Workflows can be packaged and distributed — see [Workflow Packages](/docs/guide/workflows).
## Executions
An **execution** is a running instance of a workflow. It progresses through a state machine:
NOT_STARTED→ start →RUNNING→ finish →COMPLETED
RUNNING→ error →FAILED
RUNNING→ pause →PAUSED→ resume →RUNNING
RUNNING→ interrupt →INTERRUPTED→ retry →RUNNING
PAUSED→ cancel →CANCELLED
You can **pause**, **resume**, and **cancel** executions in real time via the REST API or the CLI. The agent can only be paused at safe yield points — between phases, after tool calls, or after LLM responses.
## Sessions
A **session** is an agent's working period within an execution. It captures:
- **Conversation** — the full message history
- **Tool timeline** — every tool call with input, output, and duration
- **Token metrics** — input/output tokens per model
- **Cost** — calculated from token usage and model pricing
Sessions are the primary unit of observability. When you debug a failed execution or analyze costs, you're looking at session data.
## Artifacts
**Artifacts** are outputs produced by agents — code files, reports, design documents, test results. They're stored in MinIO (S3-compatible object storage) and linked to their source execution.
## Triggers
A **trigger** connects a GitHub event to a workflow.

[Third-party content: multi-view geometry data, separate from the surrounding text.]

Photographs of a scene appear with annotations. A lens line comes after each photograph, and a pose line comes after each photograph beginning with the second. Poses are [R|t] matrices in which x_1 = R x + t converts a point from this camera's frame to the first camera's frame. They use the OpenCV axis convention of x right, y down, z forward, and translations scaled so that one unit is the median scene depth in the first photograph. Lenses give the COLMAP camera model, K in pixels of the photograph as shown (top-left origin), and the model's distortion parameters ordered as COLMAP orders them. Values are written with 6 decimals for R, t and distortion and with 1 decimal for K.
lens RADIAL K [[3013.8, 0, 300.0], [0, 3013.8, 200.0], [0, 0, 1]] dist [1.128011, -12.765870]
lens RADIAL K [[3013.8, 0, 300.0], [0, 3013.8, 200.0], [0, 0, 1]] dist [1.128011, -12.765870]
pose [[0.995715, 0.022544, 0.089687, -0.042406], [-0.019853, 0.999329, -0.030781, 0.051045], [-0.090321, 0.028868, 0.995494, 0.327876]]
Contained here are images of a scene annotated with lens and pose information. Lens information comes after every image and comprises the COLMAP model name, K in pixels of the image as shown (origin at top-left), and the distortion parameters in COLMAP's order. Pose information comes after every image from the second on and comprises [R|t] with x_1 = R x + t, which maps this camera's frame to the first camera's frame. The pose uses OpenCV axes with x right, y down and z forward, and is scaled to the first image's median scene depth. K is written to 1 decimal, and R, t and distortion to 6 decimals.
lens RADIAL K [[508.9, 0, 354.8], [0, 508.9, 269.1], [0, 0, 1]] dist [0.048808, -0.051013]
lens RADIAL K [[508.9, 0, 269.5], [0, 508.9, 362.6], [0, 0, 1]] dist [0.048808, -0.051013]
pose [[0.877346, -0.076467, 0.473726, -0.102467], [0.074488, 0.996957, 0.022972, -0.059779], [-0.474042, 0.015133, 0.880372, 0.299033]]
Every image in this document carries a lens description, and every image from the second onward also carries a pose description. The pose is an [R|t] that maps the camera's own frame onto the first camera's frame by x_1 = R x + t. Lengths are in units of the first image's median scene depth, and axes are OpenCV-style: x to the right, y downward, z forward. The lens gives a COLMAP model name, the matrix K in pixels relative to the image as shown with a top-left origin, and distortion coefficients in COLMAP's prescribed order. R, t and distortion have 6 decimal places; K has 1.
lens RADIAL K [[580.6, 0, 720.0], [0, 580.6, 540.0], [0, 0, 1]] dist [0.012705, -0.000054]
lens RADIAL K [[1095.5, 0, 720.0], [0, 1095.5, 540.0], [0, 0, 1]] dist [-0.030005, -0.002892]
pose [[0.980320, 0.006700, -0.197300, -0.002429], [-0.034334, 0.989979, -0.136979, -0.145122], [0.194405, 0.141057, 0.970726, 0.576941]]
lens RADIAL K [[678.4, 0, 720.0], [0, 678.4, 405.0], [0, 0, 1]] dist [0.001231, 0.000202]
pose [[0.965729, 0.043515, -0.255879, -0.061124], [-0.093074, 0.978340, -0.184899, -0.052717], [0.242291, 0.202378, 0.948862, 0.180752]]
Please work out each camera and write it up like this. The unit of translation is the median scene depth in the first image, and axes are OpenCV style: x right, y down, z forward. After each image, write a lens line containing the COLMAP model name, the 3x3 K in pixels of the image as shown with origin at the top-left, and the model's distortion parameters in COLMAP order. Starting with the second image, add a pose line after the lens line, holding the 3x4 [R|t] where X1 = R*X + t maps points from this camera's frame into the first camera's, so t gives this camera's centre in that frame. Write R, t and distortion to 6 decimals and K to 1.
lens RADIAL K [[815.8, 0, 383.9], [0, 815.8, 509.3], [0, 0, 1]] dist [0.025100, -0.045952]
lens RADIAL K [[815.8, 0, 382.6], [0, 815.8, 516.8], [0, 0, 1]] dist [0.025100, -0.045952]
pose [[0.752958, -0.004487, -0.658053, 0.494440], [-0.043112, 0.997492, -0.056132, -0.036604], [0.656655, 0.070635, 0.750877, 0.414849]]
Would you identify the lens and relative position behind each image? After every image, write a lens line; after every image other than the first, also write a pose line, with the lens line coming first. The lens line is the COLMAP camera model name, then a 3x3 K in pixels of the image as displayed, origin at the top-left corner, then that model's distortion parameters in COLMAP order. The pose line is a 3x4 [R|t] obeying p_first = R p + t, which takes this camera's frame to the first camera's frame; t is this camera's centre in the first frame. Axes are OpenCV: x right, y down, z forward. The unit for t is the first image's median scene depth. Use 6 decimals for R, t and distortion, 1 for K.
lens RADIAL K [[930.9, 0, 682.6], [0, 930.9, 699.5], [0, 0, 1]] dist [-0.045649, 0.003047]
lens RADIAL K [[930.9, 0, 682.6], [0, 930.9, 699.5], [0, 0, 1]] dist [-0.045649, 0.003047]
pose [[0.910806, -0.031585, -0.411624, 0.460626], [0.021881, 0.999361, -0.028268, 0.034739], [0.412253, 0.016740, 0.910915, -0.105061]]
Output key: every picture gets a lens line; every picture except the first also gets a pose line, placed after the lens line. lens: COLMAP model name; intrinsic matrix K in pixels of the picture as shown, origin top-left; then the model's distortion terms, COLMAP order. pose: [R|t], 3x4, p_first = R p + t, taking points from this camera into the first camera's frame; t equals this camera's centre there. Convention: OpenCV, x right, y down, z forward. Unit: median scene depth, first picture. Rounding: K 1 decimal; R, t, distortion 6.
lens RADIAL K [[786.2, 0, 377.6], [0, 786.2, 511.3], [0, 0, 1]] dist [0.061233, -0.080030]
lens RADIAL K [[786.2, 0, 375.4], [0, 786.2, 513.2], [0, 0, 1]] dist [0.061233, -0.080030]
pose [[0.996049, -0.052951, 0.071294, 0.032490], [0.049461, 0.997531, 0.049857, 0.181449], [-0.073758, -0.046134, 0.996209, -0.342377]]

When a matching event arrives (PR opened, push to main, issue labeled), the trigger automatically starts a workflow execution.
Triggers have built-in safety limits:
| Guard | Purpose |
|-------|---------|
| `daily_limit` | Maximum executions per day |
| `cooldown` | Minimum seconds between executions |
| `budget` | Maximum spend before pausing |
See [GitHub Integration](/docs/guide/github-integration) for setup details.